From Jim Gilliam's blog archives
Check out that smile!

January 14, 2004 7:53 AM

Dean's Rolling Stone Interview:


Unlike most politicians, who work hard to seem like your best friend, Dean, a physician by training, projects a refreshing quality of seeming not to really care if you like him. In conversation, his whole body is clenched, his manner making it clear that getting his views across is work, that he's doing a job, not trying to reach out or seduce. When you ask him a question, he doesn't so much answer it as snap it in two, relaxing a little only when he's sure that he has broken its back.

Obsessing over re-election:

They didn't pay any attention. I was this governor from Vermont. What did they care? The currency in Washington is "Can you get reelected?" It's not my currency -- I want to change the country. And so if your currency in Washington is "Can I get re-elected?" you measure everything by what you say, and how that relates to whether you can get re-elected or not. I think that's the worst kind of politics there is. You end up standing for nothing -- except getting re-elected. ... This president is not interested in being a good president. He's interested in some complicated psychological situation that he has with his father. He is obsessed with being re-elected, and his obsession with re-election is hurting the country.

Damn Republicans:

George Bush's philosophy is, "If you're rich, you deserve it, and if you're poor, you deserve it." That's not my philosophy. ... These guys are not driven by real-world considerations. They're driven by an ideological view of the country, which they believe, literally, it's their God-given right to inflict on everybody else.

Stem-cell research: (YEAH!)

I don't know what drove the president to his restrictions on stem-cell research. But I can tell you: This president should never get the vote of any family with a diabetic in it, under any circumstances, because of what he's done to dash the hopes of small children of recovering. And not just diabetes but all manner of potentially curable diseases. I think his slavish adherence to anti-scientific thinking is costing people their lives and their hopes all over the country.

And finally...

Most people do not want to traffic in hate. And this election is going to be about whether we cater to the worst in us or cater to the best in us, and I intend to do the latter.

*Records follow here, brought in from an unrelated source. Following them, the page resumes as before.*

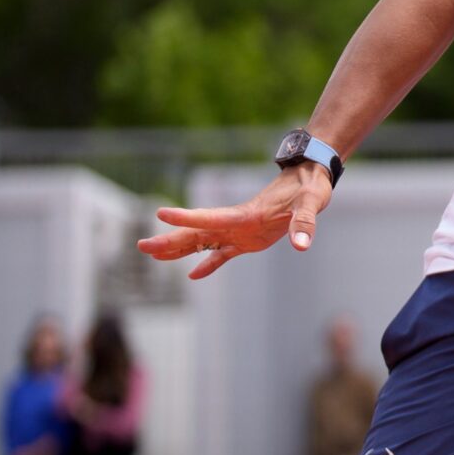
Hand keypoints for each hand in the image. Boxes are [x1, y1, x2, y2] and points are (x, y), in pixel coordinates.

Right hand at [138, 165, 333, 279]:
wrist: (310, 179)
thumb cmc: (310, 188)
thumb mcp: (311, 203)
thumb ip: (304, 223)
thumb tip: (301, 245)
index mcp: (247, 214)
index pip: (211, 217)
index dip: (187, 218)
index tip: (161, 214)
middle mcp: (236, 222)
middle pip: (197, 233)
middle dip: (170, 240)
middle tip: (142, 247)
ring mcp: (240, 230)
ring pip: (203, 242)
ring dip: (179, 250)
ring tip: (153, 256)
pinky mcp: (249, 239)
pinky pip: (223, 253)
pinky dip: (209, 263)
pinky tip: (193, 274)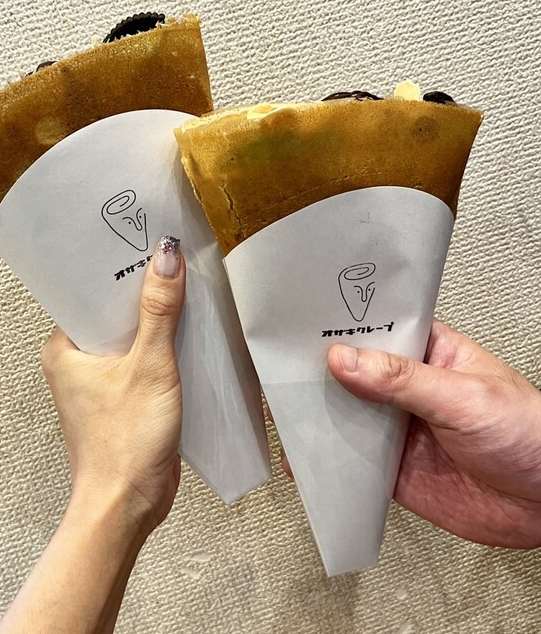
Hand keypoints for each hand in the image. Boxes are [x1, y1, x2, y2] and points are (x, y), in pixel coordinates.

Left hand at [41, 235, 184, 535]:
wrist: (128, 503)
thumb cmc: (126, 440)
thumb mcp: (149, 367)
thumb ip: (159, 311)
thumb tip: (166, 256)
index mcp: (66, 348)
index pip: (90, 292)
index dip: (120, 267)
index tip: (147, 242)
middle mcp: (78, 360)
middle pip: (115, 311)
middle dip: (144, 291)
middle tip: (175, 258)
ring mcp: (101, 379)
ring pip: (132, 335)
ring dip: (158, 319)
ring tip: (187, 287)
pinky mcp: (124, 395)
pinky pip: (144, 358)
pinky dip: (164, 346)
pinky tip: (189, 330)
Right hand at [283, 320, 540, 547]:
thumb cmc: (530, 434)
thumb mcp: (464, 397)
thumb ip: (402, 380)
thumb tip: (346, 359)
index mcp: (427, 353)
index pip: (374, 329)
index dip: (339, 326)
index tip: (300, 325)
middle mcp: (406, 389)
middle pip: (350, 374)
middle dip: (317, 373)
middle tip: (279, 370)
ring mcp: (396, 429)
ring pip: (345, 417)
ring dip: (317, 417)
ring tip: (281, 411)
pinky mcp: (393, 468)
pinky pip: (352, 462)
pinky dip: (328, 463)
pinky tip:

Did I mention that smile? After 2 years of campaigning, we finally got a photo with a real smile!

More from the archive in Cloning, Howard Dean.

Check out that smile! (01.14.2004)

Next Entry: Halliburton's [alleged] international bribery scheme (01.14.2004)
Previous Entry: Yet more evidence Saddam wasn't a threat to America (01.13.2004)

Read the 2 comments.

stonedown:

NICE!!!

Wed Jan 14 2004 11:20 AM


dhermesc:

I'll take Bush's verbal fumbles over the disco-ball of incoherence that is Howard Dean's brain.

He denies reality when he insists, despite a crystal clear record indicating otherwise, that he wasn't a supporter of NAFTA or that he ever said Saddam was a threat.

But what more interesting is when Dean's explanations are weirder than the original gaffe, as when he recently explained his statement that we shouldn't "prejudge" Osama bin Laden's guilt. Dean clarified that he was sure Osama would get the death penalty, but a presidential candidate should stand for the "rule of law." In other words, he's innocent but whether he is or not, he's going to fry.

On the issue of religion, Dean is as legible as fistful of spaghetti splattered on the wall. For months Dean said he didn't "think religion should be part of American policy" and that the Democrats must move away from "having our elections in the South based on race, guns, God and gays."

Then, when his secularism became a political liability, particularity in South Carolina, he started talking about God. "I am gradually getting more comfortable to talk about religion in ways I did not talk about before." But, he explained, he would only talk about God in the South.

Little did I know that religious fervor can be changed simply by crossing the Mason-Dixon Line.